During my college, pre-Ticketmaster years, four of us made the three-hour drive down to New York City just to purchase tickets for a Lou Reed show taking place at Madison Square Garden's Felt Forum in a couple of weeks. My buddy, Rick Porter, our man behind the wheel, designated the trip as "the boldest ticket run ever," an impressive turn of phrase that hung around in our conversations. Rick's old car broke down in the Bronx on the way back, but we returned with the ducats, and then made our way back to Manhattan to take in the concert. There was no need for all of us to make the ticket drive (only Rick drove), but nobody wanted to miss a joint-fueled road trip to the city.
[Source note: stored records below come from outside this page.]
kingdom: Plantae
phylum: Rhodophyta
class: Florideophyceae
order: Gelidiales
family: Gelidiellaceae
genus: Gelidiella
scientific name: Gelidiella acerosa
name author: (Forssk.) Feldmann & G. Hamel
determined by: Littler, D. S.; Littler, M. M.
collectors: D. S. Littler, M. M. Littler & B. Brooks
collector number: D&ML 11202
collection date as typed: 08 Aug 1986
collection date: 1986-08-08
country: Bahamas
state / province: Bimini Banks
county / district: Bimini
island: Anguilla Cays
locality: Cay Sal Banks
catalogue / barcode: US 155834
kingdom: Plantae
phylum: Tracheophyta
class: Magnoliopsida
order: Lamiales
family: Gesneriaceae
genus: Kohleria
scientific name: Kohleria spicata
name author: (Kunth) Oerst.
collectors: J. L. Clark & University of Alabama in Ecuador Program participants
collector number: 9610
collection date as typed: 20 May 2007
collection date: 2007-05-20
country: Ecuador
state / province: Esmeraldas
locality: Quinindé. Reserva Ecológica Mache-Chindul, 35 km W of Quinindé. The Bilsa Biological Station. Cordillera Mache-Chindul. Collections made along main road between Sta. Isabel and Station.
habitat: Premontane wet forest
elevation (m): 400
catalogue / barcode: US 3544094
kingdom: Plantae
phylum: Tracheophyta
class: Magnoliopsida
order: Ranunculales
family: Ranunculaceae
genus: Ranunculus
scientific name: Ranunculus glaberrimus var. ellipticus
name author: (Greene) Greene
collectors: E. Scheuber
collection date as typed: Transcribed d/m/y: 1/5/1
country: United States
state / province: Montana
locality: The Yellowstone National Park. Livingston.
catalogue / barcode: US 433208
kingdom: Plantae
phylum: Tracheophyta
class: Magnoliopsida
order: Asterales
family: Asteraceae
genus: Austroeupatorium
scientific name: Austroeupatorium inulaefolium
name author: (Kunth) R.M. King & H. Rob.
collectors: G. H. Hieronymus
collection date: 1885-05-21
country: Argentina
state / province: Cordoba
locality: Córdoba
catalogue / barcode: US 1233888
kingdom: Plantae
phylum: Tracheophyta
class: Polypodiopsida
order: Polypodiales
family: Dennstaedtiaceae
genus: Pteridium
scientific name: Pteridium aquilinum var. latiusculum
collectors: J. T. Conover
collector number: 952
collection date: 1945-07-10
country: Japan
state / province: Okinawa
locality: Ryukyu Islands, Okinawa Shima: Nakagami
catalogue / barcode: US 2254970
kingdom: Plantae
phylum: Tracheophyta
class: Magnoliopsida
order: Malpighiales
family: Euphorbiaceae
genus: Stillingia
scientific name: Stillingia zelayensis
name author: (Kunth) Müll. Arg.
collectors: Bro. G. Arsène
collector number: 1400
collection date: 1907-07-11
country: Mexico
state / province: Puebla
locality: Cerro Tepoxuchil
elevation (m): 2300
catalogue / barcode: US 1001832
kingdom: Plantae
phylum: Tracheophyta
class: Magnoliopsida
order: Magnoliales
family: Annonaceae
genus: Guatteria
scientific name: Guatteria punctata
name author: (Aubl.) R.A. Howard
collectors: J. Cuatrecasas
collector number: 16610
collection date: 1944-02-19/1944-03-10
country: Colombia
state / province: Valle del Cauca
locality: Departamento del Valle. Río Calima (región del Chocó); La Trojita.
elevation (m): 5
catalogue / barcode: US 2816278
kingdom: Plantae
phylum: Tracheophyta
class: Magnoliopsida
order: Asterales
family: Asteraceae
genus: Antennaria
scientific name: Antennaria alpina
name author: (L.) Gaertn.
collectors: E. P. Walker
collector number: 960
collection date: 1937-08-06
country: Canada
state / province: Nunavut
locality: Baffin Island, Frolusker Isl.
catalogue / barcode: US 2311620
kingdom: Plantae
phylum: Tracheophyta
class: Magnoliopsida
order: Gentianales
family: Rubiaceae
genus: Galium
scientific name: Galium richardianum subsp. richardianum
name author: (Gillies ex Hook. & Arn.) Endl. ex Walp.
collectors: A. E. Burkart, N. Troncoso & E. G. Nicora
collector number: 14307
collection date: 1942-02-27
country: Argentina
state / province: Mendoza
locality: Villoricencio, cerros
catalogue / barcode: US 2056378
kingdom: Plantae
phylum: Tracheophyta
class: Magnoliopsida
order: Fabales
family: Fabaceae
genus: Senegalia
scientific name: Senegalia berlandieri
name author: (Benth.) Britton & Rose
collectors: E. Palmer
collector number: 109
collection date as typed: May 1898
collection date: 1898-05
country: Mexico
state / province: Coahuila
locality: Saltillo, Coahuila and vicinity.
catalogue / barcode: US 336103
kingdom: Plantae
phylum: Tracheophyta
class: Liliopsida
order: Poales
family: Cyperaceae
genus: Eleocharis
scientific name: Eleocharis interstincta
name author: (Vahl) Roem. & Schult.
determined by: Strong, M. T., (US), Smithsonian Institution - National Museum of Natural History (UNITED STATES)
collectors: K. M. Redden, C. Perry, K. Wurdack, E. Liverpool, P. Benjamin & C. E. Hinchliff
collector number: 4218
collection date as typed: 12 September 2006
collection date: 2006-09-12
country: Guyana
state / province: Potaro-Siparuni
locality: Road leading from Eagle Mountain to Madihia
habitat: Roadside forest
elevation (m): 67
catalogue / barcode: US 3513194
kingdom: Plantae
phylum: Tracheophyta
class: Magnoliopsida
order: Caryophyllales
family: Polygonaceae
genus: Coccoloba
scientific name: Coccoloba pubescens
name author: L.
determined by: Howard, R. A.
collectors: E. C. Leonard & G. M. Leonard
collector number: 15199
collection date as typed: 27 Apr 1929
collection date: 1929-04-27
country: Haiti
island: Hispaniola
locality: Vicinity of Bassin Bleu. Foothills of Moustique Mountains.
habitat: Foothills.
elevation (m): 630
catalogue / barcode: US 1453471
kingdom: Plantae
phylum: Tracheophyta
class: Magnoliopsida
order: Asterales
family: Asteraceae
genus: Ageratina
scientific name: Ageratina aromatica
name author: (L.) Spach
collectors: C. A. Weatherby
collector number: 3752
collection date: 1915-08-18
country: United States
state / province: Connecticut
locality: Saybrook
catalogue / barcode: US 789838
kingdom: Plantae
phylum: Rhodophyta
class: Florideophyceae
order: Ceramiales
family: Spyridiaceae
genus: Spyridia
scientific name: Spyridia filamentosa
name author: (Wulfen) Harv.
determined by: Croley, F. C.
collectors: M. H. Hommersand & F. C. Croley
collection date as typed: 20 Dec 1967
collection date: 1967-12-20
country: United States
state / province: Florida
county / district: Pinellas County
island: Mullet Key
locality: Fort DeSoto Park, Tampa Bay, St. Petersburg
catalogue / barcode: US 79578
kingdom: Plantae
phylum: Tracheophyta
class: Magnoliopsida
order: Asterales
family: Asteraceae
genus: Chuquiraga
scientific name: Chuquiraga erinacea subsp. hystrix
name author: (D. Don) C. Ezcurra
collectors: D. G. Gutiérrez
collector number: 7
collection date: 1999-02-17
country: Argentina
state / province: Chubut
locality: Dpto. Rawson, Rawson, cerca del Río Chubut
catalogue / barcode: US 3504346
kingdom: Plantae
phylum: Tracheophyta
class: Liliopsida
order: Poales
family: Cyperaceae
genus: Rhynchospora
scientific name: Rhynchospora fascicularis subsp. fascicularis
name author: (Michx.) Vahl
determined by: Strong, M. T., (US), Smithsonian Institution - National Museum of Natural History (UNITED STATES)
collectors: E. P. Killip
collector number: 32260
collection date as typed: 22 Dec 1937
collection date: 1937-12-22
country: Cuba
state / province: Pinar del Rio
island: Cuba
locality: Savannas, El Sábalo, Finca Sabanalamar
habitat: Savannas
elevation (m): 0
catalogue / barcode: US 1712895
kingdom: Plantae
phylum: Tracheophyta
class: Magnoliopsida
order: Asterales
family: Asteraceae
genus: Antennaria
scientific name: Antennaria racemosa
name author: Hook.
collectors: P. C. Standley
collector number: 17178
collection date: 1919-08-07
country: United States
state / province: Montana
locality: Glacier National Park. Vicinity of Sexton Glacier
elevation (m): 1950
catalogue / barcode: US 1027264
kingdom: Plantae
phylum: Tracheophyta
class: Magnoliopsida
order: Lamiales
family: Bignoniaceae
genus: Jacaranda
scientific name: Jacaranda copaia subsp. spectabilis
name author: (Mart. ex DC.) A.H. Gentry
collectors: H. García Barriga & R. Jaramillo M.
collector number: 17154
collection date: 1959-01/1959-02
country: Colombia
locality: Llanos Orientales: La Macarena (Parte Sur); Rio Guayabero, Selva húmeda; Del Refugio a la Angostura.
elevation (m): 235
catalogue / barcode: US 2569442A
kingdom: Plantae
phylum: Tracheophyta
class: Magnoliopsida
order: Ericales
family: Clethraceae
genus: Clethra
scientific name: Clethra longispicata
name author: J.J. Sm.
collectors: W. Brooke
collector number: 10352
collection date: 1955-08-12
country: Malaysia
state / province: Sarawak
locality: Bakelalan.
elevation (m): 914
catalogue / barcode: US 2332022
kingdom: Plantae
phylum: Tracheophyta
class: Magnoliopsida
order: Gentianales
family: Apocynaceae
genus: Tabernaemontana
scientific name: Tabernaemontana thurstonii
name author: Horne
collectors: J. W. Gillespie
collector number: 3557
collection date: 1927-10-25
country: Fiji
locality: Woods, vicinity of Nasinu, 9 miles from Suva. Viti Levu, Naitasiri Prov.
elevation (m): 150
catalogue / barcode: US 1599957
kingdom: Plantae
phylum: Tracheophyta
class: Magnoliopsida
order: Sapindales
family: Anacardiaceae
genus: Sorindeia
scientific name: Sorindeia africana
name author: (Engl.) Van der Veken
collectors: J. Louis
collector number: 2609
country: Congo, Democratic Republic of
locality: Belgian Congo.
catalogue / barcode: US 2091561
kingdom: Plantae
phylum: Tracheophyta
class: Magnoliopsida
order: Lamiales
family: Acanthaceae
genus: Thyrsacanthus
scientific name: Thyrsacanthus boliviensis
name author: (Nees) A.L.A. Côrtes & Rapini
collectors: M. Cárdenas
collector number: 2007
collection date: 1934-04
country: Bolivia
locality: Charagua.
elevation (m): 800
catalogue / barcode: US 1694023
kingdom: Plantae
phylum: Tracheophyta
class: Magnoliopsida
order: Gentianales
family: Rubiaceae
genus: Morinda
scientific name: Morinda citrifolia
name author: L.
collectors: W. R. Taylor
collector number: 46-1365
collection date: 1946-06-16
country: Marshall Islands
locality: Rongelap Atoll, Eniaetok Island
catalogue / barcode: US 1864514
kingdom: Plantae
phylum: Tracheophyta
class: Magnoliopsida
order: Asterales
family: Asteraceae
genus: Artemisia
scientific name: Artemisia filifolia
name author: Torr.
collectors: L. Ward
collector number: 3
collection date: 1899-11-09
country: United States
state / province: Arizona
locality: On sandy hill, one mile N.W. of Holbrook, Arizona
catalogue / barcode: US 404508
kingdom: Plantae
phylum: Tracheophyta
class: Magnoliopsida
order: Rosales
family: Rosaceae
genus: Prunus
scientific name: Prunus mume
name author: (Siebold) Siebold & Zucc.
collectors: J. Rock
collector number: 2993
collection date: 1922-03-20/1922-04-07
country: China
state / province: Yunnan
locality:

My colleague Crispin Sartwell recently added another installment to his provocative "Why They Suck" series for Splice Today, with Lou Reed the latest object of his scorn, adding the Godfather of Punk to his artistic shit list that includes such luminaries as Bob Dylan, The Beatles, Pablo Picasso, and David Bowie. The tenor of Crispin's piece indicated personal disdain for the artist, in addition to a distaste for the man's music. And Reed gave him plenty of material to work with on the personal side. The author related a disgusting story involving the musician that I've heard several variations of over the years, and there's plenty of other information indicating how unpleasant (and worse) Reed could be. Anyone who takes his anger about the world out on a waitress is a mean little bully. Reed was a man full of contempt, and he had a tendency to vent his rage on the innocent, at least in his earlier years.
Artist's lives are often messy, but I've always tried to separate their work from the personal. French novelist Louis-Ferdinand Céline, a blatant anti-Semite, wrote one of the best books I've ever read—Journey to the End of the Night—in 1932. Putting aside the fact the Reed, at one time, was a misogynistic, violent prick, I've found his music, over the years, to not "suck," with the exception of such garbage as his 1975 proto-Noise Rock album, Metal Machine Music, which he released to spite his record label when his contempt got the better of him once again.
Crispin claims that Reed's music is monotonous and unmelodic. That was sometimes true in a career that spanned five decades, but starting with his first major band, The Velvet Underground, Reed was offering his vision of street realism, a hardcore environment that doesn't easily lend itself to melody. Take his VU song, "I'm Waiting For My Man," a gritty, observational chronicle of purchasing heroin on the streets in Harlem. It's monotonous and unmelodic—three rhythmic, strummed chords behind Reed talk/singing in his signature monotone—but it sure does capture the anxiety of a white boy scoring on 125th St. with lines like, "He's never early, he's always late/First thing you learn is you always gotta wait." There's no melody that would work with such lyrics, and no singing style would work either, so Reed employs the spoken word, as he did in many of his songs.
Crispin writes that Reed's "music was toxic as fentanyl," but I haven't died from it yet, despite decades of consumption. Does this condemnation really include an infectiously catchy hit song with ahead-of-his-time lyrics (it was about a transsexual), "Walk on the Wild Side," or his masterpiece song, "Coney Island Baby," a languorous, nostalgic paean to love: "The glory of love, just might come through." No musician who sucks could’ve given us these two songs, and there are plenty more.
A major oversight in his hit-piece is its focus on the musician's brief time with the Velvet Underground, which neither of the above songs fit into. In fact, the singer/songwriter's career after the Velvets, which lasted only five years (1965-1970), isn't even mentioned. There's a total of 20 solo albums for which Reed didn’t adhere to the Velvet Underground's familiar "droning and monotonous" formula. That's a lot of musical terrain to cover in this format, but listen to the 1973 album Berlin, a song cycle about a sadomasochistic drug-addled love affair in that German city, and tell me there's no melody there, especially in the title song, which also features some fine, jazzy piano playing plus some sweet, soft vocals from Reed: "We were in a small cafe/You could hear the guitars play/It was very nice/It was paradise."
There's a sneaky romantic vulnerability in these lyrics (as well as in "Coney Island Baby") that stands in contrast to his more well-known fascination with decadence and caustic persona. And the underrated album's druggy "How Do You Think It Feels" is a straight-up rocker that gets under your skin with the help of a scathing guitar solo by Steve Hunter. Reed's solo career, unlike the Velvet Underground, featured virtuoso guitarists such as Hunter and Robert Quine.
In Reed's other solo albums, there's plenty of melody and non-monotony, especially in two of his best songs: "Satellite of Love" and "Perfect Day." The latter song is about as far away from fentanyl as a songwriter can get with its story of the simple pleasures of life when shared with a lover. There's a walk in the park, a trip to the zoo, and a movie before heading home. But it wouldn't be a Reed song without a little vinegar, and he provides it with this jarring lyric: "You made me forget myself/I thought I was someone else, someone good."